Правда действовала на нервы — Мишка непутевый, до сих пор приходится говорить ему, что делать. Но не признаваться же в этом мелкой пигалице? Да и думать о собственных похоронах, когда жить осталось считаные дни, а может, и часы, не хотелось.
— Ерунду какую-то говоришь. Даже не смешно. У меня, вообще-то, день рождения, — попробовал защититься Василий Иванович.
— А это ты тут в одиночестве сидишь с видом умирающего, а не я! — резко сказала Маша. — Вот я и привожу тебя в чувство!
— А я не хочу ни в какое чувство приходить, — обиженно проговорил Василий Иванович, но это было неправдой.
Помолчали.
— Не знаю, в деревне на кладбище закопайте. И все.
Почему в деревне? Одиннадцать лет прошло с тех пор, как он последний раз там был. Мишка сказал, что в доме одни щели, туда хрен доберешься, и «скорая» не приедет в случае чего. Много доводов он привел, и Василий Иванович с ним согласился. Но когда Маша только спросила, он почему-то сразу увидел большой холм, покрытый высоченными соснами, между которыми в тени густого подлеска мелькали кресты и старинные каменные надгробия сельского кладбища. Вдоль холма проходила грунтовая дорога. Она спускалась, петляя между деревьями, к небольшому ручью и дальше тянулась через поля в сторону деревни, в которой незнамо сколько лет назад они с женой купили половину полуразвалившегося дома. С той поры каждое лето приезжали они на свою дачу. Когда жены не стало, ездили вдвоем с Мишкой, ну а уж внучка чуть ли не с пеленок проводила в деревне все теплые месяцы.
— Ага. Значит, что-то все же хочется! Сколько ты не был на даче — лет десять? — Лицо Маши сияло.

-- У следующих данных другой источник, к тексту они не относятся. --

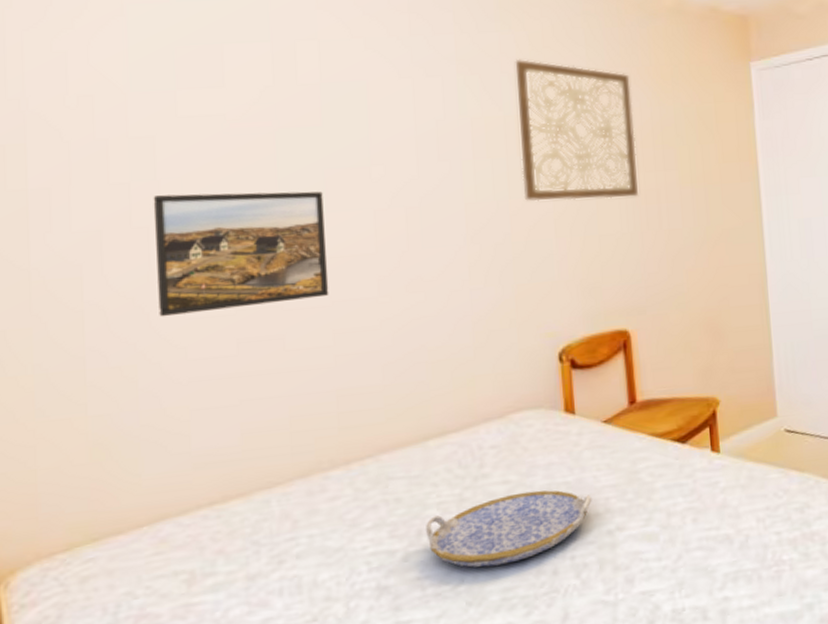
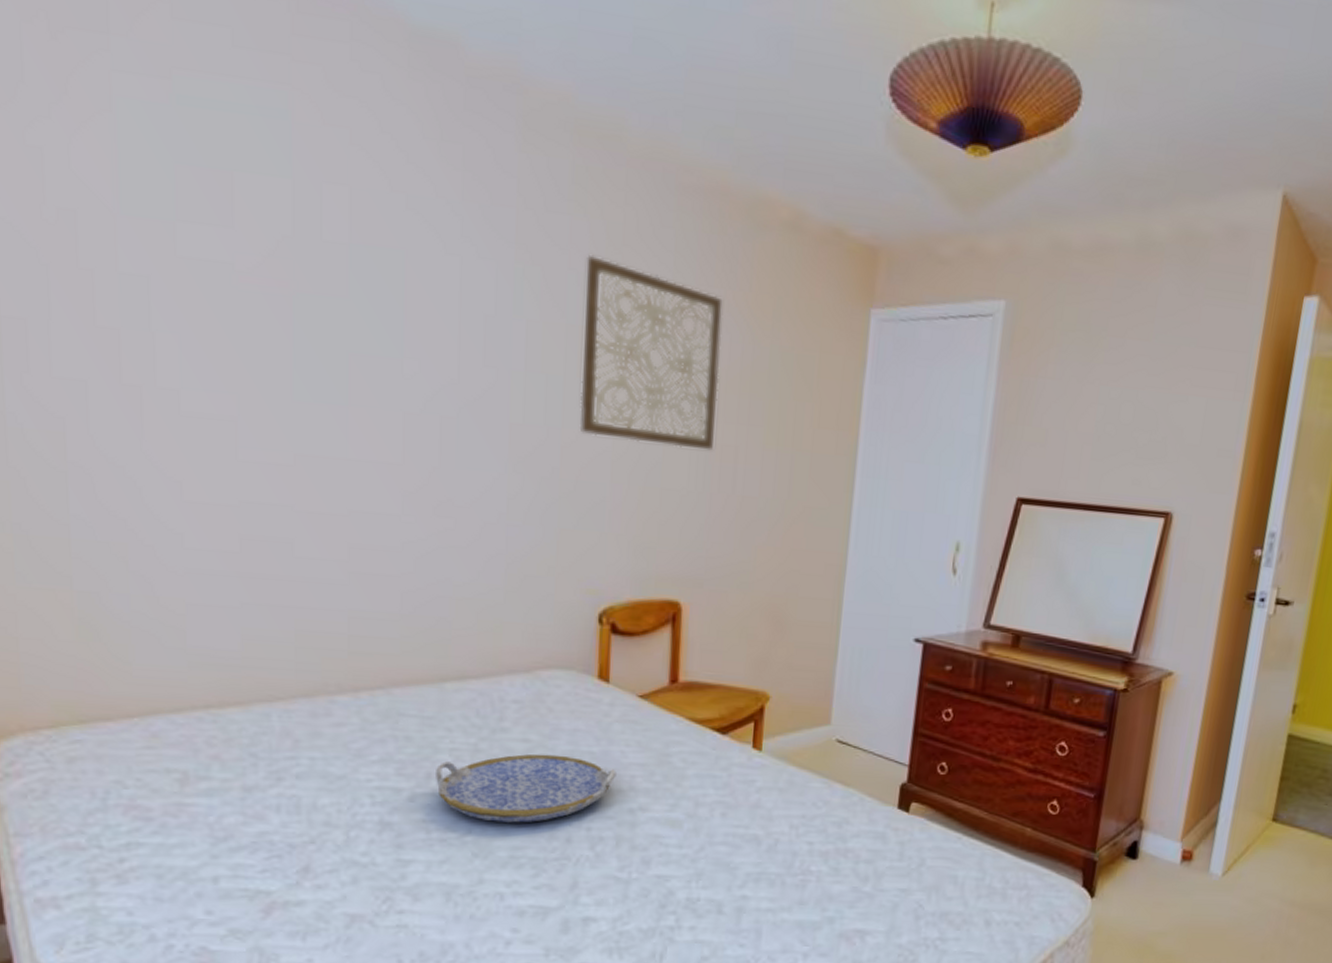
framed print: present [153,191,329,317] -> none [147,350,347,504]

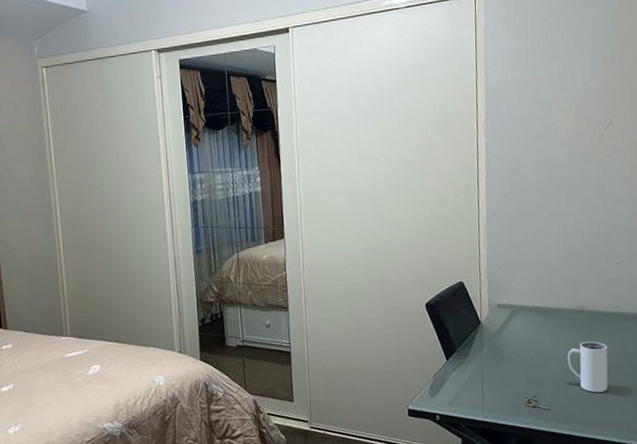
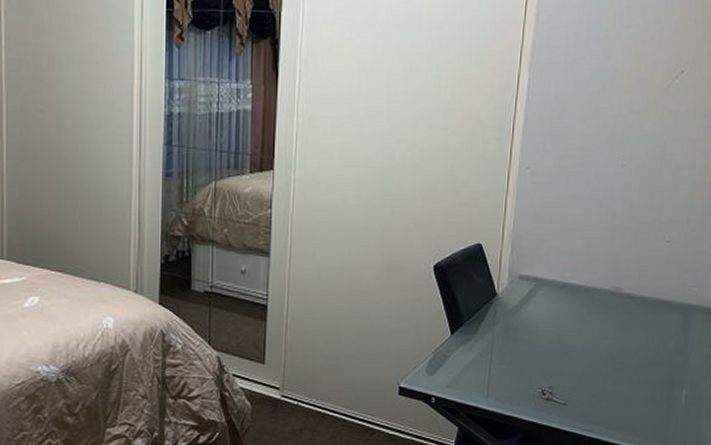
mug: present [567,341,608,393] -> none [594,330,643,391]

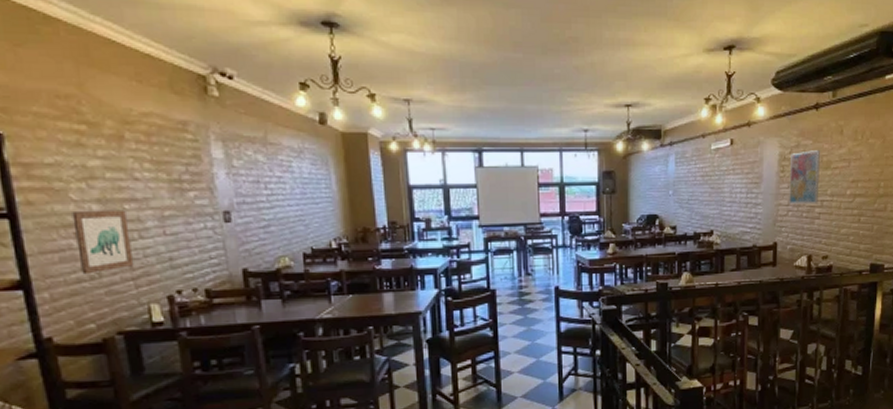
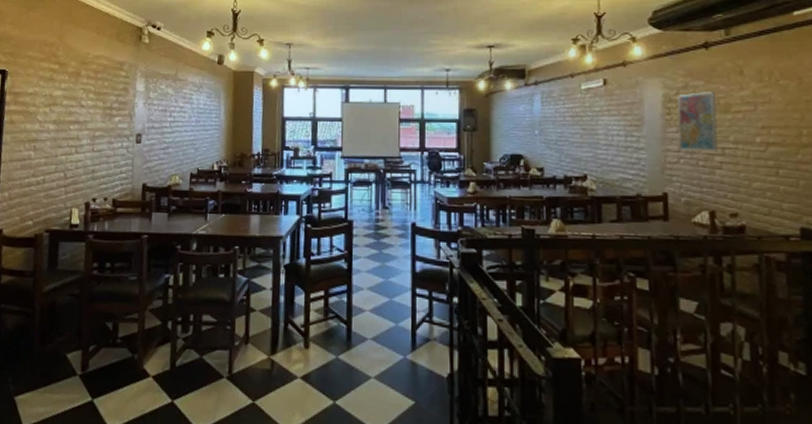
wall art: present [72,209,135,275] -> none [32,129,71,180]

— Что-то около того. — Нахлынувшие воспоминания взволновали Василия Ивановича.
— Ну, решено, там и похороним, а пока живой, не хочешь съездить?
— Да ну куда мне. Поздно. — Он почувствовал горечь.
— И вовсе не поздно! Дед, и я тыщу лет там не была — все работа, работа, работа. Давай вместе смотаемся, а?
— Да как же мы, и когда… — Василий Иванович дрогнул.
— Да хоть завтра — праздники же! — Машка призадумалась. — Точно, завтра. Сама тебя отвезу.
— А Мишка что скажет?
— Да, тут могут быть проблемы. — Маша почесала затылок. — Папе ничего не говори. Я сама что-нибудь придумаю. А уедем мы рано. Пока они проснутся, пока очухаются — мы уже далеко будем. Ты сейчас спать ложись, а в восемь утра я здесь!
Машка решительно встала и, не дожидаясь возражений, вышла из комнаты.
Василий Иванович посидел немного, послушал, как в ушах колотится сердце, потом разделся и выключил свет. В ванную не пошел, боясь всё испортить. Натянув одеяло до самого носа и крепко держась за его край обеими руками, он смотрел в темный потолок и думал о том, что будет завтра. А за стеной кто-то дергал струны, настраивая гитару.